Seriously, who does that past thirty?

But her mom had just looked at her, standing in their tiny yellow bathroom, tears shining in her eyes.

Tears of happiness.

“Oh, baby doll,” she had said, wrapping her arms around her. And Maisey let it happen, this sweet folding that had become rarer and rarer as she’d gotten older. “This is not a scary thing. This . . . this is a wonderful thing. You were the most wonderful thing to happen to me, Maisey. And this little boy or girl, they’ll be the most wonderful thing to happen to us.” She pulled back, held her daughter by the shoulders and looked in her eyes. “We are going on an adventure. I’ll show you.”

And as her mother had enveloped her in her arms again, she thought she could feel the stretch and push of the baby growing between them. And she could only think, that while her mother looked on this as a good thing, as an adventure . . . Maisey could only see the mess.

“Yes. Lives are messy,” her English teacher said, snapping Maisey back to the present. “Lives intertwine. And we do ourselves an injustice when we fight against that.”

Maisey audibly scoffed. But the scoff was heard by only one person—got-into-NYU-early-admission-Haley. For everyone else, it was covered by the shrill cry of the school bell, and the immediate commotion thereafter.

Haley shot her a look of pity—practicing her New York attitude, no doubt—as she packed up her bag. That Foz kid disappeared into the crowd like a ghost. But Maisey didn’t care. She had bigger things to worry about than Haley Baumgarten or Foz Craley.

“You were very quiet today,” her teacher said, as she walked past her desk. “I figured you knew Frost backward and forward.”

“Sorry, Ms. Kneller,” Maisey said automatically. “I mean, I do know Frost. I did the reading. I just . . . I have a lot of other stuff—”

“I can imagine,” Ms. Kneller said, as she reached into her desk and pulled out a package of crackers. “Still haven’t heard from Stanford?”

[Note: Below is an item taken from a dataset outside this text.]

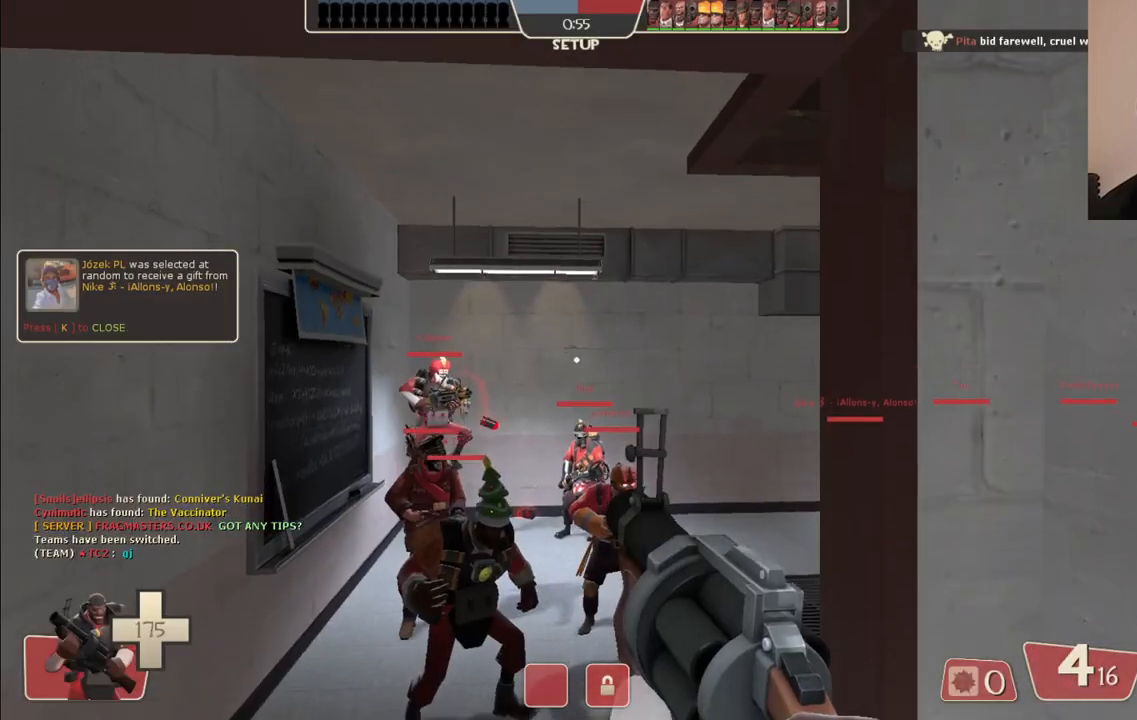
{"buttons": [], "left_stick": "up", "right_stick": "center", "events": []}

Maisey’s stomach leaped at the mention of her top choice college. “No, not yet.”

“Don’t worry,” Ms. Kneller said, her blue eyes twinkling. “It won’t be long now. I’m told California schools send out their early admission acceptance packets this week.”

“Oh.” That in no way made Maisey feel better. “Thanks.”

“Saltine?”

“Oh.” She looked at the proffered cracker. “No thanks. I have lunch next.”

“Well, enjoy your lunch, then.” Ms. Kneller smiled, and Maisey took that as her cue to head out the door, as the next class began to dribble in.

Maisey glanced back at her English teacher before she left. And thought for a brief second that the flash of worry that crossed Ms. Kneller’s face matched her own.

Whatever, she thought to herself. She had her own shit to worry about. And her mom’s reproductive system shouldn’t be anywhere on that list.